We are introducing this public development roadmap to help Hub users and contributors understand the project's direction. For a longer discussion, please refer to this document. It is meant for anyone interested in Hub, including developers and users.
Features fall into one of two categories: "Data In" and "Data Out". Ideally, "Data In" features should improve usability and accessibility while "Data Out" features should improve benchmark performance.
"Data In" features help users push data to Hub. New features should improve usability.
Currently, the process consists of:
- Fetching an existing dataset from a remote url, verifying dataset integrity (sha-256), unzipping dataset
- Identifying organizational structure of dataset (this is not easily automated since there isn't a standard way to organize large datasets)
- Defining Hub schema for dataset (which can be challenging if the abstract data structure does not exist already, eg DataFrame)
- Pushing dataset to a Hub repo (or another location, whether local or another remote store)
We would like to abstract away as many steps as possible. Examples include schema generation and higher level dataset objects.
"Data Out" features help users stream data from Hub. New features should meaningfully improve performance (benchmarking scripts can be found here.
Currently, the process consists of:
- Locating the relevant dataset on Hub
- Applying transformations (perhaps PyTorch transforms)
- Fetching relevant slices from dataset (ie for some downstream task, such as model training)
Examples include tokenization and subsampling.
Anyone from the community can add a new proposed project to the roadmap:
- By adding a new issue in the repo
- Add the issue to the project board
When a new project is created, it will be placed in the Discussion column, where it receives feedback from the community and core maintainers (@AbhinavTuli, @davidbuniat, @edogrigqv2, @kristinagrig06, @haiyangdeperci, @mynameisvinn, @mikayelh).

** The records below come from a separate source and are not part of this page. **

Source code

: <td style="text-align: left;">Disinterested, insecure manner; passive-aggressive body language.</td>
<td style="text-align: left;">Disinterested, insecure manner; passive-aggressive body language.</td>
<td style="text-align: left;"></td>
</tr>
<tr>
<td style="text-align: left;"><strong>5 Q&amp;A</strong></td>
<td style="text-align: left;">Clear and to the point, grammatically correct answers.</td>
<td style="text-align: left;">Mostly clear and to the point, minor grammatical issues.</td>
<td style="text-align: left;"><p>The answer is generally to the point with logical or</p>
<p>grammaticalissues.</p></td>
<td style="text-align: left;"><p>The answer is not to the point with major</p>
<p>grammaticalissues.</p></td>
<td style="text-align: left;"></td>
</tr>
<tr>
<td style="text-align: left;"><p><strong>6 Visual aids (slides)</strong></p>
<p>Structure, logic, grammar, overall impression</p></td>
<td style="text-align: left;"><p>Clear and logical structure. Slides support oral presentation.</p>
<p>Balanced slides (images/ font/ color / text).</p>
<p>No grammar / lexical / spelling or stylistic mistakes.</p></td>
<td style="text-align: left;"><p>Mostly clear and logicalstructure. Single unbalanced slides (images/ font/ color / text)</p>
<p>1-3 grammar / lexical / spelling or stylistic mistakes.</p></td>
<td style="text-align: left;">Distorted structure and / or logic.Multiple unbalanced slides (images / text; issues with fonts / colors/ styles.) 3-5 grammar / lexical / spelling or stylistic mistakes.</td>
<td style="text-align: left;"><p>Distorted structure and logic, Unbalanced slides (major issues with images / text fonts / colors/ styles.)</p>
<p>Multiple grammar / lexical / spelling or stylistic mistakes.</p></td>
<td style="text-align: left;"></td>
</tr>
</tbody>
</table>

For a project to happen (in other words, get "prioritized" in the roadmap), three things need to be in place:
- The scope is clear enough to understand the functional benefits and user impact on a high level
- A community member (ideally the proposer) is willing to dedicate the effort and resources to make the project happen
- A core maintainer is willing to sponsor the project - that is, define scope, write corresponding unit tests, and review PR
When these conditions are met, the card is moved to the Committed column. The subsequent In Development and Done columns indicate the development status.